*Work instructions*: The records that follow are to be repeated exactly, in full.

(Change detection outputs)
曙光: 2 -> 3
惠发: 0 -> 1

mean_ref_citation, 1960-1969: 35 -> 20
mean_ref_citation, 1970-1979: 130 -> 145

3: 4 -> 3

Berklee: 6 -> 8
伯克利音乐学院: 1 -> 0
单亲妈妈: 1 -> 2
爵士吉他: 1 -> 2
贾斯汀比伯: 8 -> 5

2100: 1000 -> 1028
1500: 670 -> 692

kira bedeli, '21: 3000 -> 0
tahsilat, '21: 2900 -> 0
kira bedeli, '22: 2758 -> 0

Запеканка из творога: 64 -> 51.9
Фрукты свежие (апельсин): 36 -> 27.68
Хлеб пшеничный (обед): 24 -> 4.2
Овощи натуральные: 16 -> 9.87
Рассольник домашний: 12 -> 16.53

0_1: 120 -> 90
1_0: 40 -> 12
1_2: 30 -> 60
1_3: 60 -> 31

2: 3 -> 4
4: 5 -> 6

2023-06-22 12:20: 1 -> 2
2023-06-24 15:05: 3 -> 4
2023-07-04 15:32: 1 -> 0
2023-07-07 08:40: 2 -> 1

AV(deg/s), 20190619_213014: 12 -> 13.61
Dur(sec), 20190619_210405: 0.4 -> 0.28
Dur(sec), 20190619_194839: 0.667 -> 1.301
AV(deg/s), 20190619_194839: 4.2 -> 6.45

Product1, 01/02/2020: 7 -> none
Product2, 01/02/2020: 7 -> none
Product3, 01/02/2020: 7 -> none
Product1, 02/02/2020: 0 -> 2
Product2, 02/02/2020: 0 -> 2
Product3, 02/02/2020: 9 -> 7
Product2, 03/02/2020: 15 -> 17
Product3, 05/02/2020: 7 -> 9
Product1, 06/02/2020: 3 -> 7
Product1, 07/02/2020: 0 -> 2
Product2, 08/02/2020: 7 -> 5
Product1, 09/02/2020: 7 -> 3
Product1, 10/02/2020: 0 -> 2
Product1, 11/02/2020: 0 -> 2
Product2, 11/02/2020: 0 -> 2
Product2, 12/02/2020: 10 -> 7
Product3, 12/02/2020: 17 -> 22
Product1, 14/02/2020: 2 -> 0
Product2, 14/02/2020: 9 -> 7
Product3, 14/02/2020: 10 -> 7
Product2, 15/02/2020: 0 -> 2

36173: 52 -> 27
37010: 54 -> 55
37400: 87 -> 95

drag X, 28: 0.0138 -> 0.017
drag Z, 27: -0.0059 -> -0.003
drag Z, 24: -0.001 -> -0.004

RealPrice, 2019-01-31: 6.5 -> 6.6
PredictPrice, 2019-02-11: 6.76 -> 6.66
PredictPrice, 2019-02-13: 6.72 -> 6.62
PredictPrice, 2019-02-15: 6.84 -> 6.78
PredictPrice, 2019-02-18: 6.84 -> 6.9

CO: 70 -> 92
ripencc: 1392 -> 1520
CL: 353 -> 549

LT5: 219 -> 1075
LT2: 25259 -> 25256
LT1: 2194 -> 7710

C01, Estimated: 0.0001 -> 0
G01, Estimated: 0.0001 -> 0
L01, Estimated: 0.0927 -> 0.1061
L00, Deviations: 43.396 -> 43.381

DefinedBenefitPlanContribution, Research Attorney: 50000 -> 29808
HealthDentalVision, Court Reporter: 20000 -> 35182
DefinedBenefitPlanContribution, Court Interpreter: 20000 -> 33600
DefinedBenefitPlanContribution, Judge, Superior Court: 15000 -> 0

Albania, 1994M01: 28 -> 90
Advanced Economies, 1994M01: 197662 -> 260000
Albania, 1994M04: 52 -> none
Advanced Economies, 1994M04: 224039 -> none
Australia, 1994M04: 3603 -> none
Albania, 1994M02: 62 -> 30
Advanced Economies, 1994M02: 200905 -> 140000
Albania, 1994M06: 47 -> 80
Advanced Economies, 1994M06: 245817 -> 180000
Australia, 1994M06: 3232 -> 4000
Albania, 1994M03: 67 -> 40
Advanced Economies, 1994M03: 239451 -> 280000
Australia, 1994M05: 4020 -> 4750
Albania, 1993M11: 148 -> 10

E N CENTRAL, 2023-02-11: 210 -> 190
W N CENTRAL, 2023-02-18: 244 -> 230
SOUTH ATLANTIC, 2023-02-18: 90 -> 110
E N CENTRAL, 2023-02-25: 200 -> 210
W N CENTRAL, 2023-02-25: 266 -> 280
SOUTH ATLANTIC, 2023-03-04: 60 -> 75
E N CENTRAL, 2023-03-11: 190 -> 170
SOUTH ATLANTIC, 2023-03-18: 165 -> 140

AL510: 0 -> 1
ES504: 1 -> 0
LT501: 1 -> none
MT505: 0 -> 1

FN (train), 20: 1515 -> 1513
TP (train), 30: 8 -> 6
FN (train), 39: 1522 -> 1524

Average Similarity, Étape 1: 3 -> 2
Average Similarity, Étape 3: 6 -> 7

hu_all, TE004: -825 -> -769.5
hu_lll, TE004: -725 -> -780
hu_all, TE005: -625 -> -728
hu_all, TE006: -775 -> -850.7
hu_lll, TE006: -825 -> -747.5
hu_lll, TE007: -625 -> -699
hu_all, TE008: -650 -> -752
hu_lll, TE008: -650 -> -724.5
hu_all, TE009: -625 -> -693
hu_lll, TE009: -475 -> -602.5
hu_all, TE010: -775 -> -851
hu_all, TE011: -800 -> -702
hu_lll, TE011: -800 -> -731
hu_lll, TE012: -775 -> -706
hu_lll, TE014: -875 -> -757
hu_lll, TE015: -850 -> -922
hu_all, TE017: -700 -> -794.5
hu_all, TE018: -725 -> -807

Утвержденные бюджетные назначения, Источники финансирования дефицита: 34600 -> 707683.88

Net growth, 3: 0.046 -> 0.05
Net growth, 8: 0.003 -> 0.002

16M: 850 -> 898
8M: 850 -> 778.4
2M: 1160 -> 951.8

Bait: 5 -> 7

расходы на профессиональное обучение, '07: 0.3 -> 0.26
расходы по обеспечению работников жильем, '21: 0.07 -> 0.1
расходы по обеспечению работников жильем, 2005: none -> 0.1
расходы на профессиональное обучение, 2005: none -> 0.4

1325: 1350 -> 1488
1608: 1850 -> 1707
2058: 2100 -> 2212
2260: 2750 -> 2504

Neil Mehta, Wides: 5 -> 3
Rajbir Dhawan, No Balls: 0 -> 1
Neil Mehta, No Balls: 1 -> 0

*Solution to this exercise*:
曙光: 2 -> 3
惠发: 0 -> 1

mean_ref_citation, 1960-1969: 35 -> 20
mean_ref_citation, 1970-1979: 130 -> 145

3: 4 -> 3

Berklee: 6 -> 8
伯克利音乐学院: 1 -> 0
单亲妈妈: 1 -> 2
爵士吉他: 1 -> 2
贾斯汀比伯: 8 -> 5

2100: 1000 -> 1028
1500: 670 -> 692

kira bedeli, '21: 3000 -> 0
tahsilat, '21: 2900 -> 0
kira bedeli, '22: 2758 -> 0

Запеканка из творога: 64 -> 51.9
Фрукты свежие (апельсин): 36 -> 27.68
Хлеб пшеничный (обед): 24 -> 4.2
Овощи натуральные: 16 -> 9.87
Рассольник домашний: 12 -> 16.53

0_1: 120 -> 90
1_0: 40 -> 12
1_2: 30 -> 60
1_3: 60 -> 31

2: 3 -> 4
4: 5 -> 6

2023-06-22 12:20: 1 -> 2
2023-06-24 15:05: 3 -> 4
2023-07-04 15:32: 1 -> 0
2023-07-07 08:40: 2 -> 1

AV(deg/s), 20190619_213014: 12 -> 13.61
Dur(sec), 20190619_210405: 0.4 -> 0.28
Dur(sec), 20190619_194839: 0.667 -> 1.301
AV(deg/s), 20190619_194839: 4.2 -> 6.45

Product1, 01/02/2020: 7 -> none
Product2, 01/02/2020: 7 -> none
Product3, 01/02/2020: 7 -> none
Product1, 02/02/2020: 0 -> 2
Product2, 02/02/2020: 0 -> 2
Product3, 02/02/2020: 9 -> 7
Product2, 03/02/2020: 15 -> 17
Product3, 05/02/2020: 7 -> 9
Product1, 06/02/2020: 3 -> 7
Product1, 07/02/2020: 0 -> 2
Product2, 08/02/2020: 7 -> 5
Product1, 09/02/2020: 7 -> 3
Product1, 10/02/2020: 0 -> 2
Product1, 11/02/2020: 0 -> 2
Product2, 11/02/2020: 0 -> 2
Product2, 12/02/2020: 10 -> 7
Product3, 12/02/2020: 17 -> 22
Product1, 14/02/2020: 2 -> 0
Product2, 14/02/2020: 9 -> 7
Product3, 14/02/2020: 10 -> 7
Product2, 15/02/2020: 0 -> 2

36173: 52 -> 27
37010: 54 -> 55
37400: 87 -> 95

drag X, 28: 0.0138 -> 0.017
drag Z, 27: -0.0059 -> -0.003
drag Z, 24: -0.001 -> -0.004

RealPrice, 2019-01-31: 6.5 -> 6.6
PredictPrice, 2019-02-11: 6.76 -> 6.66
PredictPrice, 2019-02-13: 6.72 -> 6.62
PredictPrice, 2019-02-15: 6.84 -> 6.78
PredictPrice, 2019-02-18: 6.84 -> 6.9

CO: 70 -> 92
ripencc: 1392 -> 1520
CL: 353 -> 549

LT5: 219 -> 1075
LT2: 25259 -> 25256
LT1: 2194 -> 7710

C01, Estimated: 0.0001 -> 0
G01, Estimated: 0.0001 -> 0
L01, Estimated: 0.0927 -> 0.1061
L00, Deviations: 43.396 -> 43.381

DefinedBenefitPlanContribution, Research Attorney: 50000 -> 29808
HealthDentalVision, Court Reporter: 20000 -> 35182
DefinedBenefitPlanContribution, Court Interpreter: 20000 -> 33600
DefinedBenefitPlanContribution, Judge, Superior Court: 15000 -> 0

Albania, 1994M01: 28 -> 90
Advanced Economies, 1994M01: 197662 -> 260000
Albania, 1994M04: 52 -> none
Advanced Economies, 1994M04: 224039 -> none
Australia, 1994M04: 3603 -> none
Albania, 1994M02: 62 -> 30
Advanced Economies, 1994M02: 200905 -> 140000
Albania, 1994M06: 47 -> 80
Advanced Economies, 1994M06: 245817 -> 180000
Australia, 1994M06: 3232 -> 4000
Albania, 1994M03: 67 -> 40
Advanced Economies, 1994M03: 239451 -> 280000
Australia, 1994M05: 4020 -> 4750
Albania, 1993M11: 148 -> 10

E N CENTRAL, 2023-02-11: 210 -> 190
W N CENTRAL, 2023-02-18: 244 -> 230
SOUTH ATLANTIC, 2023-02-18: 90 -> 110
E N CENTRAL, 2023-02-25: 200 -> 210
W N CENTRAL, 2023-02-25: 266 -> 280
SOUTH ATLANTIC, 2023-03-04: 60 -> 75
E N CENTRAL, 2023-03-11: 190 -> 170
SOUTH ATLANTIC, 2023-03-18: 165 -> 140

AL510: 0 -> 1
ES504: 1 -> 0
LT501: 1 -> none
MT505: 0 -> 1

FN (train), 20: 1515 -> 1513
TP (train), 30: 8 -> 6
FN (train), 39: 1522 -> 1524

Average Similarity, Étape 1: 3 -> 2
Average Similarity, Étape 3: 6 -> 7

hu_all, TE004: -825 -> -769.5
hu_lll, TE004: -725 -> -780
hu_all, TE005: -625 -> -728
hu_all, TE006: -775 -> -850.7
hu_lll, TE006: -825 -> -747.5
hu_lll, TE007: -625 -> -699
hu_all, TE008: -650 -> -752
hu_lll, TE008: -650 -> -724.5
hu_all, TE009: -625 -> -693
hu_lll, TE009: -475 -> -602.5
hu_all, TE010: -775 -> -851
hu_all, TE011: -800 -> -702
hu_lll, TE011: -800 -> -731
hu_lll, TE012: -775 -> -706
hu_lll, TE014: -875 -> -757
hu_lll, TE015: -850 -> -922
hu_all, TE017: -700 -> -794.5
hu_all, TE018: -725 -> -807

Утвержденные бюджетные назначения, Источники финансирования дефицита: 34600 -> 707683.88

Net growth, 3: 0.046 -> 0.05
Net growth, 8: 0.003 -> 0.002

16M: 850 -> 898
8M: 850 -> 778.4
2M: 1160 -> 951.8

Bait: 5 -> 7

расходы на профессиональное обучение, '07: 0.3 -> 0.26
расходы по обеспечению работников жильем, '21: 0.07 -> 0.1
расходы по обеспечению работников жильем, 2005: none -> 0.1
расходы на профессиональное обучение, 2005: none -> 0.4

1325: 1350 -> 1488
1608: 1850 -> 1707
2058: 2100 -> 2212
2260: 2750 -> 2504

Neil Mehta, Wides: 5 -> 3
Rajbir Dhawan, No Balls: 0 -> 1
Neil Mehta, No Balls: 1 -> 0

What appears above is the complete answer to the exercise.